26. Similarly, Form-II under Rule 3(ii) and 5(i), CETP Rules also provides for a demand letter from the concerned appropriate authority for payment of apportioned cost of CETP, which is reproduced as under:

27. A perusal of the aforesaid forms indicate that the plot holders would have to necessarily give the aforesaid information to the appropriate authority to enable the latter to determine the apportioned cost to be paid by the plot holders for CETP charges. It is pertinent to note that the respondent no. 1 has demanded CETP charges under Rule 8(2) of the DIDOM Rules. However, as pointed out herein-before that Rule 8(2) of the DIDOM Rules, clearly states that proportionate share of the respective contribution has to be worked out as per the formula given in CETP Act and CETP Rules. Pertinently, that the aforesaid Rule also uses the words “The users of Common Effluent Treatment Plants (CETPs)”. It is the case of the petitioner that it does not ‘use’ the services of CETP and therefore it has no liability to pay the charges for the same.

28. The aforesaid contention of the petitioner finds merit in view of the nature of information/ returns to be furnished to the appropriate authority under Form-I of the CETP Rules in order to determine the apportioned cost. At serial no. 9, 10 and 11 of the aforesaid Form information regarding, ‘Item of Manufacturing’, ‘Brief manufacturing/ assembling process’ and ‘Type of industrial effluent discharged (volume in kilolitre per day and Solid waste in Kg. Per day)’ respectively, have to be provided.

29. It is not the case of the respondents that the petitioner is engaged in business of manufacturing or any assembling process.
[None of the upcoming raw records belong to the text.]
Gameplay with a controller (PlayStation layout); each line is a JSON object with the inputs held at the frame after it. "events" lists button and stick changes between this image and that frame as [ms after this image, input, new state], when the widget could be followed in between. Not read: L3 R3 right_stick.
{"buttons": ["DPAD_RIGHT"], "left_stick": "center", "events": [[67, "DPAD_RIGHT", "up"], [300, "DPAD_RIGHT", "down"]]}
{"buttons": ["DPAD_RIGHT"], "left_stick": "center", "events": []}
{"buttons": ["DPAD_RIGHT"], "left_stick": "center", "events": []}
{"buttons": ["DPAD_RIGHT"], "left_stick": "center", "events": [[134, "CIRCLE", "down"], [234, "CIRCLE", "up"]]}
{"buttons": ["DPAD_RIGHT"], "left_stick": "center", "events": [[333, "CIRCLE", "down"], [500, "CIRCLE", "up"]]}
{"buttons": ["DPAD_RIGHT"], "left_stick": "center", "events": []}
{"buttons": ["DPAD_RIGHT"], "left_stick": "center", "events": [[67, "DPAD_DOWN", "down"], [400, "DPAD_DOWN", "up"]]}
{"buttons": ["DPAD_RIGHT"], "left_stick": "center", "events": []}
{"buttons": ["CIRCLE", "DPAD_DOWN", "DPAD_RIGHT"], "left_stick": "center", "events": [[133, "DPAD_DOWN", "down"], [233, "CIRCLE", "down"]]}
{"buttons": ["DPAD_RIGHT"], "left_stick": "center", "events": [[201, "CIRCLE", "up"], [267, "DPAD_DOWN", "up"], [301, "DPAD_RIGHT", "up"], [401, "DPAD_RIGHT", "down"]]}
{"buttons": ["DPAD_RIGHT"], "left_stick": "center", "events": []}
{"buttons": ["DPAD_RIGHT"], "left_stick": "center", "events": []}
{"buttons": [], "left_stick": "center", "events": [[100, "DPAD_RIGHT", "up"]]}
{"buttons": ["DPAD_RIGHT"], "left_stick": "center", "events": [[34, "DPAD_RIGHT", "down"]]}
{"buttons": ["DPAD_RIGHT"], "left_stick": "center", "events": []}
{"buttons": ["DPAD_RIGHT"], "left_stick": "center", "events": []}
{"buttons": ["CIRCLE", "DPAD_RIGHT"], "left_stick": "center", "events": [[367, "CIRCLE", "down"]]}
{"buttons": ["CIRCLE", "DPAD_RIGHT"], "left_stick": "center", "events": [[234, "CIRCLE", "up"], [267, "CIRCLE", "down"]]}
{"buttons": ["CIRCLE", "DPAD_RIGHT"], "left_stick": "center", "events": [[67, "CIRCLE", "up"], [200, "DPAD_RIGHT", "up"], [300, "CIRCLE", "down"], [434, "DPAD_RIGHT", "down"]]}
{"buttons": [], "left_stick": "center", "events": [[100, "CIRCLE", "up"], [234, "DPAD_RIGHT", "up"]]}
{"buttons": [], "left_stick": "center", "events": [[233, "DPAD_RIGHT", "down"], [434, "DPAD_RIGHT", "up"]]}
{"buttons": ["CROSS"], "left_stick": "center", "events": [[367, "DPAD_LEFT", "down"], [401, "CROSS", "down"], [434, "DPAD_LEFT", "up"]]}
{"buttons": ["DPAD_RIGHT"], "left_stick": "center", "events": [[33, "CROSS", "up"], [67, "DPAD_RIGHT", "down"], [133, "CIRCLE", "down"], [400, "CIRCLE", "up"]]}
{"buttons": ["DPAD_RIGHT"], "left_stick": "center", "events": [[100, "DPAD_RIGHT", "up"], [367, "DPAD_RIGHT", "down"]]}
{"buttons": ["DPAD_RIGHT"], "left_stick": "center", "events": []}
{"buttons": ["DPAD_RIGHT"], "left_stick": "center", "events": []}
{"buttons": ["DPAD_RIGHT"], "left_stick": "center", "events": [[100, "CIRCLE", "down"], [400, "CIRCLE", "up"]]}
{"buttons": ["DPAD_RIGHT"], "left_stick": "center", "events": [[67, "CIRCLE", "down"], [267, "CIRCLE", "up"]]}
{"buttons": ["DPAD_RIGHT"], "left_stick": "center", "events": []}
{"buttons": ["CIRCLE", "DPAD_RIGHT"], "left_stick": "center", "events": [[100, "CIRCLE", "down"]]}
Neither, it is the case of the respondents that any type of industrial effluent is discharged from the premises or establishment of the petitioner. Reliance by the learned counsel for the respondents on Section 7(1) and 7(3) of the CETP Act is misplaced. The said provisions provides that the appropriate authority shall levy and collect from each occupier the apportioned cost in respect of the capital and recurring costs of the CETP, which as pointed out herein-before, is provided for in Rule 4(1)(A) and (B) of the CETP Rules. Section 7 of the CETP Act only provides for the power to collect from each occupier the apportioned cost of CETP, however, the same has to be read in context with the formula on the basis of which the apportioned cost is calculated. In terms of the aforesaid formula, the requisite information relates to the nature of manufacturing or other activity carried out by the plot holder including discharge of industrial effluent.

30. Considering the nature of information that is sought for calculating the respective apportioned cost from the plot holders for CETP services, it is apparent that the same would be applicable to those who are utilising the service of the CETP plant. In these circumstances, the petitioner cannot be made liable for payment of the CETP charges levied by the respondent no. 2 on behalf of the respondent no. 1. In view of above discussion, the present petition is disposed of with the following directions: a) Impugned demand notices dated 19.02.2019 and 25.12.2018 being notices nos. DSIIDC/EE(CD)-12(IA)/BAWANA/2019/D-1195 and DSIIDC/EE(CD-12 IA)/BIA/2018-19/5034-5038 respectively, with respect to the demand of CETP charges are set aside. b) The petitioner will pay for the maintenance charges levied with respect to all the five premises in terms of the aforesaid demand notices dated 19.02.2019 and 25.12.2018. c) Payment made by the petitioner towards CETP charges for the period in pursuance of the order dated 26.03.2019 may be adjusted by respondent nos. 1 and 2 in its final calculation. d) No interest for the period i.e. from the date of filing of the petition till the date judgment is delivered, may be charged from the petitioner with respect to the payment of maintenance charges by the respondent no. 1 and 2.

31. The present petition stands disposed of in the aforesaid terms.

32. Pending application(s), if any, also stand disposed of.

33. Judgment be uploaded on the website of this Court forthwith.